Никакого пристанища у меня не было. Днем я отсыпался где придется, чаще всего в каких-нибудь зарослях. Спал я часа три-четыре. Поэтому ночью на меня нападала зевота и слипались глаза. Платили мне гроши, но карточка была рабочая. Это давало возможность кое-как существовать. Я чего-то ждал, на что-то надеялся. Иногда подумывал о возвращении домой, но вспоминал участкового, вопросительные взгляды соседей и говорил себе: снова придется доказывать, что я не рыжий. Да и с Люсей было бы тяжело встретиться. Вскоре после демобилизации, когда я еще и не помышлял о поездке на Кавказ, мы наконец объяснились. А в первые дни Люся уклонялась от разговора: то ссылалась на дела, то выдумывала еще что-то. Мне надоело это, и через неделю, нагнав Люсю утром во дворе, я сказал ей, что не отпущу ее, пока мы не поговорим.
— Ну что тебе? — устало откликнулась она.
Я сказал то, что мысленно говорил ей много-много раз.
— Смешно, — откликнулась Люся, окинув меня взглядом. — Ты гол как сокол, и никаких перспектив.
Я возразил, хотя понял — Люся права. Начал уверять ее: обязательно чего-нибудь добьюсь, поступлю на работу, стану учиться. Люся слушала меня с таким отсутствующим выражением на лице, что даже дурак поперхнулся бы, но я в те минуты, наверное, был хуже дурака.
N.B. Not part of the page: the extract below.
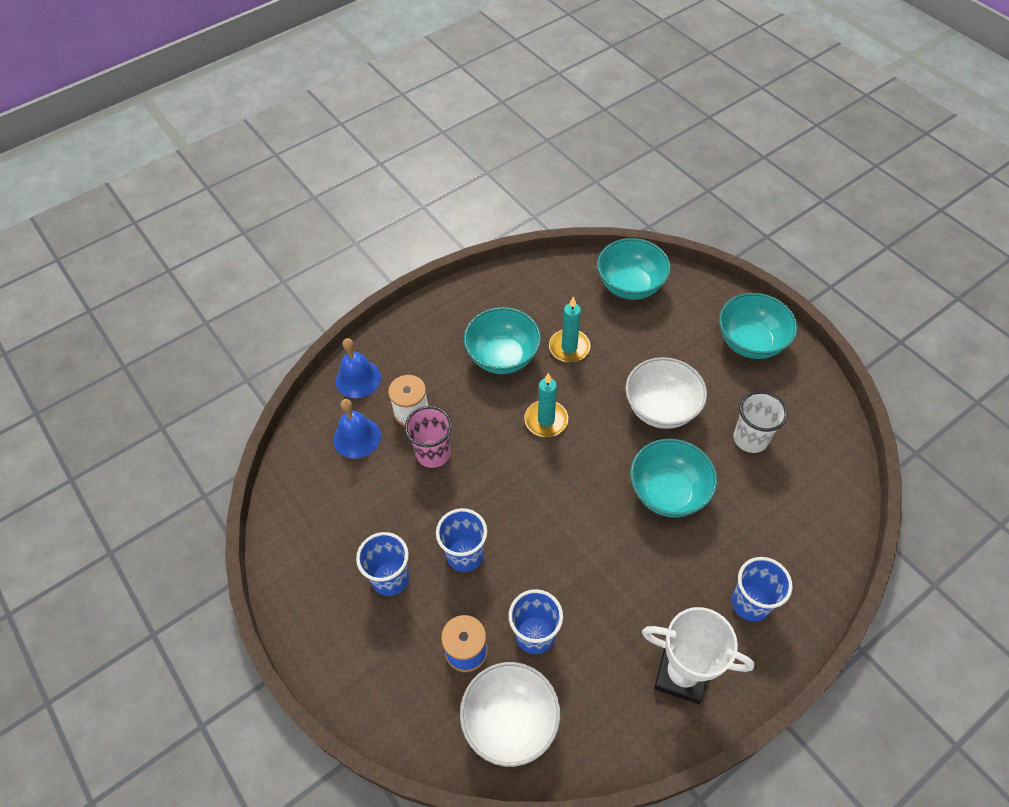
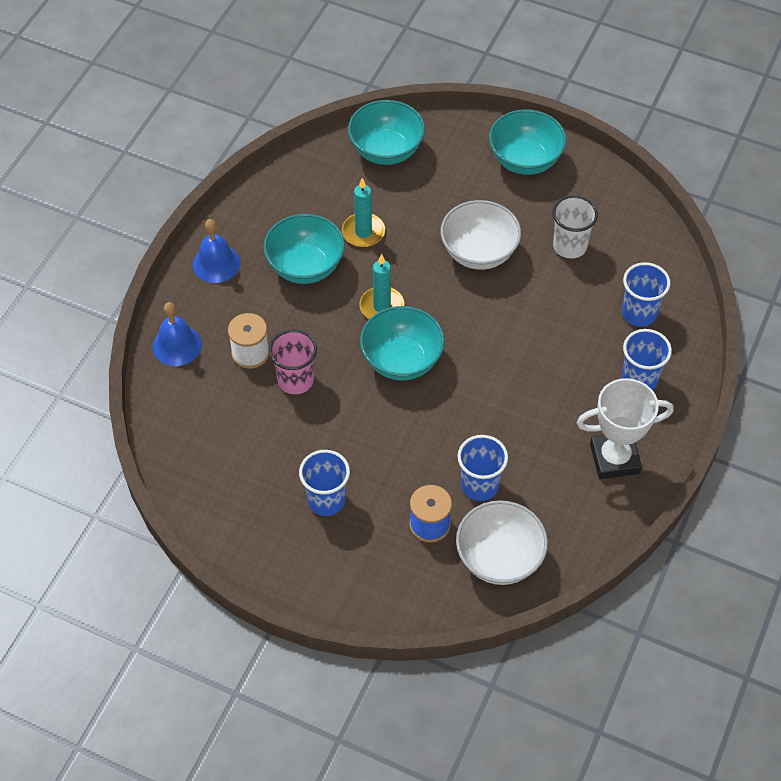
camera: 30 degrees left, 0 degrees up
(357, 437) = (213, 398): blue bell -> blue bell (216, 263)
(465, 555) = (380, 451): blue cup -> blue cup (639, 313)
(668, 492) = (525, 322): turquoise bowl -> turquoise bowl (402, 360)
— Все? — спросила она, когда иссяк поток моего красноречия.
Я почувствовал: еще мгновение, и мы расстанемся навсегда. Стремясь отсрочить этот миг, снова принялся переубеждать Люсю.
— О, господи! — громко сказала она, так громко, что мне показалось — весь двор услышал.
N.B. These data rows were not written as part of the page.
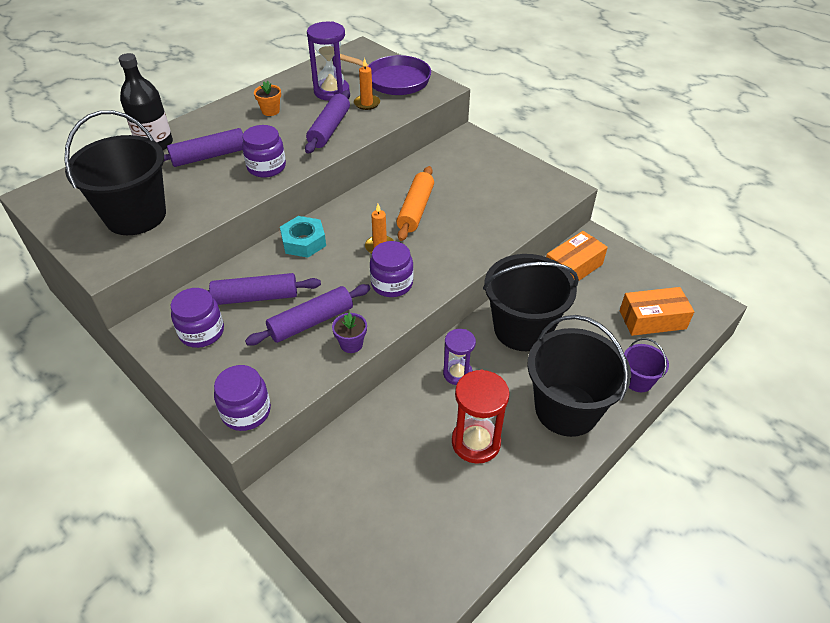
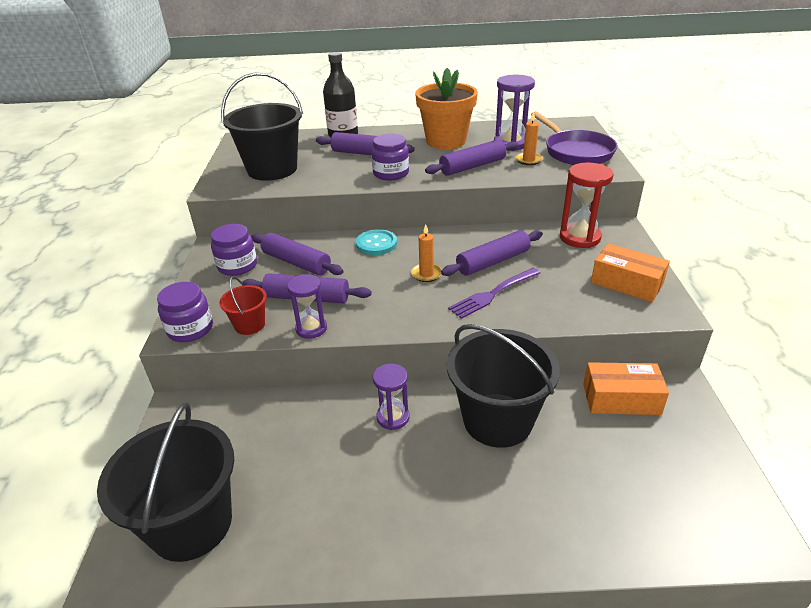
camera: 45 degrees right, 10 degrees down
(270, 111) = (446, 141): orange flower pot -> orange flower pot, size x2.41
(295, 374) = (249, 325): none -> red bucket
(304, 242) = (376, 244): turquoise nut -> turquoise button
(351, 344) = (311, 328): purple flower pot -> purple hourglass
(392, 284) = (399, 304): purple jar -> none
(416, 210) = (493, 262): orange rolling pin -> purple rolling pin
(447, 236) = (493, 294): none -> purple fork
(476, 442) = (336, 482): red hourglass -> red hourglass (580, 237)
(566, 409) = (450, 519): black bucket -> black bucket (191, 524)
(638, 380) = (563, 551): purple bucket -> none
(652, 319) = (659, 504): orange box -> orange box (626, 283)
— Ладно, — прохрипел я и, не оглядываясь, пошел прочь.
На душе было пакостно. Я долго-долго шатался по улицам, мысленно спорил с Люсей, что-то доказывал ей. Домой возвратился часа через три. Мать сразу же сказала, что приходил Болдин, обещал заглянуть чуть позже.
«Значит, он тоже демобилизовался или в отпуск приехал», — решил я и стал гадать, в каком он звании и сколько у него наград. Вечером, когда Болдин пришел, я своим глазам не поверил: в гражданском пиджаке и на груди пусто.
— Пройдемся? — предложил он, когда мы обменялись рукопожатиями.
Окна Люсиной комнаты выходили во двор. Я был уверен, что Болдин обязательно посмотрит на эти окна, но он даже не покосился на них. Несмотря на это, я все же спросил:
— Встречаешься с ней?
Болдин не стал темнить, сразу же сказал, что встречается.